[Data excerpts]
------------------------------------------------

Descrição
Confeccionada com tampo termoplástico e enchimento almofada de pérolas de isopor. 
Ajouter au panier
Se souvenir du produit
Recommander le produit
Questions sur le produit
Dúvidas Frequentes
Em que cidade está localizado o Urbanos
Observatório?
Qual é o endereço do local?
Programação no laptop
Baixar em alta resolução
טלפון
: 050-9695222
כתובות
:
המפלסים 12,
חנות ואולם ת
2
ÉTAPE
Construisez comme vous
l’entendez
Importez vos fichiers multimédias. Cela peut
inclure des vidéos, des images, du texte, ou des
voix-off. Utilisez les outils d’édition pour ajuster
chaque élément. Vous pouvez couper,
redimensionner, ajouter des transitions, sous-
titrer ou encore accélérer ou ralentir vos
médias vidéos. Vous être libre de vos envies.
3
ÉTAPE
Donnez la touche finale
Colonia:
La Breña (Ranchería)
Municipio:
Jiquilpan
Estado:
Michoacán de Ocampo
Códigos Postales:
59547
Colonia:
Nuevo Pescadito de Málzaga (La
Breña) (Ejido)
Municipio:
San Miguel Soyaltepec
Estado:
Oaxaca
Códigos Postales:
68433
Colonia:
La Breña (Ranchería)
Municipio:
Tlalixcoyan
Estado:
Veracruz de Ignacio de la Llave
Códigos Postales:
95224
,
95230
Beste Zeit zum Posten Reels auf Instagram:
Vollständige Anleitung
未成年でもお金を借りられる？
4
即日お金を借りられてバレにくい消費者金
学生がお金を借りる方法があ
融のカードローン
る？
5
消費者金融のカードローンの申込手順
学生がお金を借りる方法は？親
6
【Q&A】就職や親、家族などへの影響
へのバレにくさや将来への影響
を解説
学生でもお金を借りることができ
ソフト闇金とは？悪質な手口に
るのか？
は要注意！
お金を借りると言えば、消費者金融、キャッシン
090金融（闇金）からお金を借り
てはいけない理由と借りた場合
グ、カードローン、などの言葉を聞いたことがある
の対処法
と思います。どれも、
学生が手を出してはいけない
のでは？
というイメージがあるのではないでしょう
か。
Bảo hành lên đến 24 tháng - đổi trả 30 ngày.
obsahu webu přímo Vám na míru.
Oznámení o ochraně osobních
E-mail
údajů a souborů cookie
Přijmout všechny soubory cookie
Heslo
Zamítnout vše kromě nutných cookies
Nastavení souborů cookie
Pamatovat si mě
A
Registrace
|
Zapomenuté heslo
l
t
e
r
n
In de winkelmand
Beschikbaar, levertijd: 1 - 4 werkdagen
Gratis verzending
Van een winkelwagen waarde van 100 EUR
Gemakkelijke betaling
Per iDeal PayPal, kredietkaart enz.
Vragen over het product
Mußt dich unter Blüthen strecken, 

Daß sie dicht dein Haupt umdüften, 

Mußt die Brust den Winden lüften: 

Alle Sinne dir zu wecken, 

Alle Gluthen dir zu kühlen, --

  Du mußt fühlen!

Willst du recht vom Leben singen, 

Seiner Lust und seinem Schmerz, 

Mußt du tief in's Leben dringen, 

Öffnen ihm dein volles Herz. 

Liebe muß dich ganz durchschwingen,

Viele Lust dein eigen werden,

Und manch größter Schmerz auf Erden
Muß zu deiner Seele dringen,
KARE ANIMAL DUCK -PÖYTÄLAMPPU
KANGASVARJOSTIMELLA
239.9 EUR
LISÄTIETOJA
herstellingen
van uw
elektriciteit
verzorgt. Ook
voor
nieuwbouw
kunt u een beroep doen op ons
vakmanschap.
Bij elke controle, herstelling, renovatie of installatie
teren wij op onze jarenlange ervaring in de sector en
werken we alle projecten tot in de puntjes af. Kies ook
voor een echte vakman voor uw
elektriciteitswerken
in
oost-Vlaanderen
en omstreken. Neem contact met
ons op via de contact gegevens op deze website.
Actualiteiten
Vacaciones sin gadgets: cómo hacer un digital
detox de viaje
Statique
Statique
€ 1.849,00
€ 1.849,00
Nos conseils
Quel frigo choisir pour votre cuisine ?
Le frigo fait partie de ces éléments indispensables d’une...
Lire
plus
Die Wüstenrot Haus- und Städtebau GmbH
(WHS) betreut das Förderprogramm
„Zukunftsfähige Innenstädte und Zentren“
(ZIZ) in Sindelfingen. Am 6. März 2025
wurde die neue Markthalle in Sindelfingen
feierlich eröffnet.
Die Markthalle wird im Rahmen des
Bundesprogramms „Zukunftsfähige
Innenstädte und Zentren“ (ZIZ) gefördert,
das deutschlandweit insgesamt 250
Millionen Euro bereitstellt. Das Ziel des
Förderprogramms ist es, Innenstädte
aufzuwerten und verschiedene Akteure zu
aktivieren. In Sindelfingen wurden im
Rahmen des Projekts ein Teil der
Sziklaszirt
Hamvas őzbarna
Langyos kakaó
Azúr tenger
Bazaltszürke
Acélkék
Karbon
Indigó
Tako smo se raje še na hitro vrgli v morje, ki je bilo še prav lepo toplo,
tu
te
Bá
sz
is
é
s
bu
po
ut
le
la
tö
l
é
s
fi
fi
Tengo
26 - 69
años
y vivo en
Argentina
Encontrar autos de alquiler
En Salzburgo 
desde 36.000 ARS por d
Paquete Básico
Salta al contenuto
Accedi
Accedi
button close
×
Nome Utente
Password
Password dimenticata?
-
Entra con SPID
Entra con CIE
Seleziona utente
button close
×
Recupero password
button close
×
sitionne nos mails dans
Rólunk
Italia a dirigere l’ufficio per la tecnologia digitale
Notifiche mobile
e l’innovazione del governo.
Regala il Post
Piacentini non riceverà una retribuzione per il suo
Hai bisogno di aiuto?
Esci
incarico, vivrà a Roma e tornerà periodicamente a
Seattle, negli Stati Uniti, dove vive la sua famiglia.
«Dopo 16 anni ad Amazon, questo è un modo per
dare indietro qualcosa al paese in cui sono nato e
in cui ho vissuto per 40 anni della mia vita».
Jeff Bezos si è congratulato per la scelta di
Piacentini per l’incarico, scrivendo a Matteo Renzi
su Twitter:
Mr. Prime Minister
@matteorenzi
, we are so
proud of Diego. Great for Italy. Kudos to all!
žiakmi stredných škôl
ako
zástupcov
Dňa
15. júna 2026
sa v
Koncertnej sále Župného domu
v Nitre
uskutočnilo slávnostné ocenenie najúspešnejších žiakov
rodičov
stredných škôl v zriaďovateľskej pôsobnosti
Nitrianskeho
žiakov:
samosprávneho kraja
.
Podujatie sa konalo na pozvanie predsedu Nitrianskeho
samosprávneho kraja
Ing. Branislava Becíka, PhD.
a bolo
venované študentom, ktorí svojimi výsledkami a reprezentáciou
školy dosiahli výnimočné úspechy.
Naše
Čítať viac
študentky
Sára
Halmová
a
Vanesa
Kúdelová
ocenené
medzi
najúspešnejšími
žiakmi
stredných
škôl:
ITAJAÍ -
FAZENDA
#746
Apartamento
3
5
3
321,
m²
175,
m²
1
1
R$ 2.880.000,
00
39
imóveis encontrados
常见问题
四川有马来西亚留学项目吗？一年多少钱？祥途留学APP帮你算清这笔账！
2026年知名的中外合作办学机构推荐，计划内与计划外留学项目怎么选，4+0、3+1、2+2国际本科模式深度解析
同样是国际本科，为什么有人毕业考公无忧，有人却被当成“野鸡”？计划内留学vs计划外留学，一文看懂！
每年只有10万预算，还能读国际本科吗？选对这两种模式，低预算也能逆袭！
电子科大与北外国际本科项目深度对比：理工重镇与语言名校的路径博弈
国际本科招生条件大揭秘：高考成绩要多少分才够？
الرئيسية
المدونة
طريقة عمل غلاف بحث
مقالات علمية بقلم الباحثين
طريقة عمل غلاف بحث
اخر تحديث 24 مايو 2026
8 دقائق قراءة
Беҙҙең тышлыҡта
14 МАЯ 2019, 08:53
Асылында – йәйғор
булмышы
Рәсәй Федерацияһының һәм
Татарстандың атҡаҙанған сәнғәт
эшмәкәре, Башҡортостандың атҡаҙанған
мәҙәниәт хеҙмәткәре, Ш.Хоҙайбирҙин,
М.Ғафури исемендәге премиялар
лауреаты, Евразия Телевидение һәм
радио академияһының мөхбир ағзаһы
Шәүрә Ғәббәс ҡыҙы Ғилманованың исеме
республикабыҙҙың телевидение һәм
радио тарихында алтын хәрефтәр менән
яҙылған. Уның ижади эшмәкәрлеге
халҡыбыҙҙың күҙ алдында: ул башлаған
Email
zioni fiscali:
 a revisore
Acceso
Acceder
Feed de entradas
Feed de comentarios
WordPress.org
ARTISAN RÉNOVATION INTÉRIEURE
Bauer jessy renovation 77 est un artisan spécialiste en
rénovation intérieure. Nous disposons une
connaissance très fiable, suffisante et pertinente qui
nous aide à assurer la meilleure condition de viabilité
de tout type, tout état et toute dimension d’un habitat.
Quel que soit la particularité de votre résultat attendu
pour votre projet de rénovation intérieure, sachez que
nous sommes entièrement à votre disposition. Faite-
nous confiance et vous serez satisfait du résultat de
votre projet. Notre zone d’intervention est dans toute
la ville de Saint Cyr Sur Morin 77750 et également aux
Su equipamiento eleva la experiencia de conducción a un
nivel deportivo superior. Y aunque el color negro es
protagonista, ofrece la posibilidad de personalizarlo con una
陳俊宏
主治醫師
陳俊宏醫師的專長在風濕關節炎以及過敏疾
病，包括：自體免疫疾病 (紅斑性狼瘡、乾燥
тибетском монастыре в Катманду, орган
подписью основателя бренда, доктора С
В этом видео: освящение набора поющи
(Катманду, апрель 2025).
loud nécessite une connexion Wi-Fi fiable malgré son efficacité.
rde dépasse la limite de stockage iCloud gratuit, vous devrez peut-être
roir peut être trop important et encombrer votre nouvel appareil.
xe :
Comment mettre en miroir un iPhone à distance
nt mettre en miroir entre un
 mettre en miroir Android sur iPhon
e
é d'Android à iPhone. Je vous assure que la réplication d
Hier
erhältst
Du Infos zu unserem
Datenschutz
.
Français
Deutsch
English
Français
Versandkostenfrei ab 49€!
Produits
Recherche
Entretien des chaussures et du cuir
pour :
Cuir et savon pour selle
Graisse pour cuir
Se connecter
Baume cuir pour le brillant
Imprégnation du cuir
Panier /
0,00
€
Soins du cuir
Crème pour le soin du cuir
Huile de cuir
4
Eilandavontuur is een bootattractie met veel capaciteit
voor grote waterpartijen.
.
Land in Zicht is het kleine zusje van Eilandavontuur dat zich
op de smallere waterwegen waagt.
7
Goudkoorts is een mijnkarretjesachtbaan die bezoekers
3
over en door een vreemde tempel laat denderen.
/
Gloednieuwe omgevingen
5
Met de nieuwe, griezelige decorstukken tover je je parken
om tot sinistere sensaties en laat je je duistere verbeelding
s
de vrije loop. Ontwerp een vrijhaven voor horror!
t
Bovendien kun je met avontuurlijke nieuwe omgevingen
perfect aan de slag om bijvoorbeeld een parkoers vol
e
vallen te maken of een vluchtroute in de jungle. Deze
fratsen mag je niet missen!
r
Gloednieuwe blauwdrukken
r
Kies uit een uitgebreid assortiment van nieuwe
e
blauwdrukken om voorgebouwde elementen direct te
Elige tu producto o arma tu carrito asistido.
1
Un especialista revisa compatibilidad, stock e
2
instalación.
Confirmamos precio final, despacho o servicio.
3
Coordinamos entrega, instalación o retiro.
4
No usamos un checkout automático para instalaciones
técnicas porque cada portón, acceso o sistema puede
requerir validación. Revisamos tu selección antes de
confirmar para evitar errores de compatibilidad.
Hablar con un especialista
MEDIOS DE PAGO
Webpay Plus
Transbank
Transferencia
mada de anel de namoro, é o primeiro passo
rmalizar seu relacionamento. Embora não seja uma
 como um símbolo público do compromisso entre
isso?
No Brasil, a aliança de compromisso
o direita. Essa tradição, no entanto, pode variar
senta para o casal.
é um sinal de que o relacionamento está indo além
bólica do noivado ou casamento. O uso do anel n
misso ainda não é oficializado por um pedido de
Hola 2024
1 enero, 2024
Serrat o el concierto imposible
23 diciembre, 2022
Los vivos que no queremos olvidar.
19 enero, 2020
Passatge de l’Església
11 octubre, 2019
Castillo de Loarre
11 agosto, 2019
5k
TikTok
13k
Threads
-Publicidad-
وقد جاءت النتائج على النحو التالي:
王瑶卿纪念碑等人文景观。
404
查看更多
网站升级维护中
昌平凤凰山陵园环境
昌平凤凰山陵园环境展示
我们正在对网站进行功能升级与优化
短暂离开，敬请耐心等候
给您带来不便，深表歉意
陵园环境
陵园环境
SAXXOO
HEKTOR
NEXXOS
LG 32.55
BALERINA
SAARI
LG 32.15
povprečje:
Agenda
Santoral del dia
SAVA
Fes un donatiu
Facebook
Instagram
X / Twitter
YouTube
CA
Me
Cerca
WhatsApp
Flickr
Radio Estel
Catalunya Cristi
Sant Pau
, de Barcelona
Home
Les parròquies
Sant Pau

------------------------------------------------

> [Work order]: Which lines of the entries above contain the word "laat"? Copy each of them.

> [Response area]:
over en door een vreemde tempel laat denderen.
om tot sinistere sensaties en laat je je duistere verbeelding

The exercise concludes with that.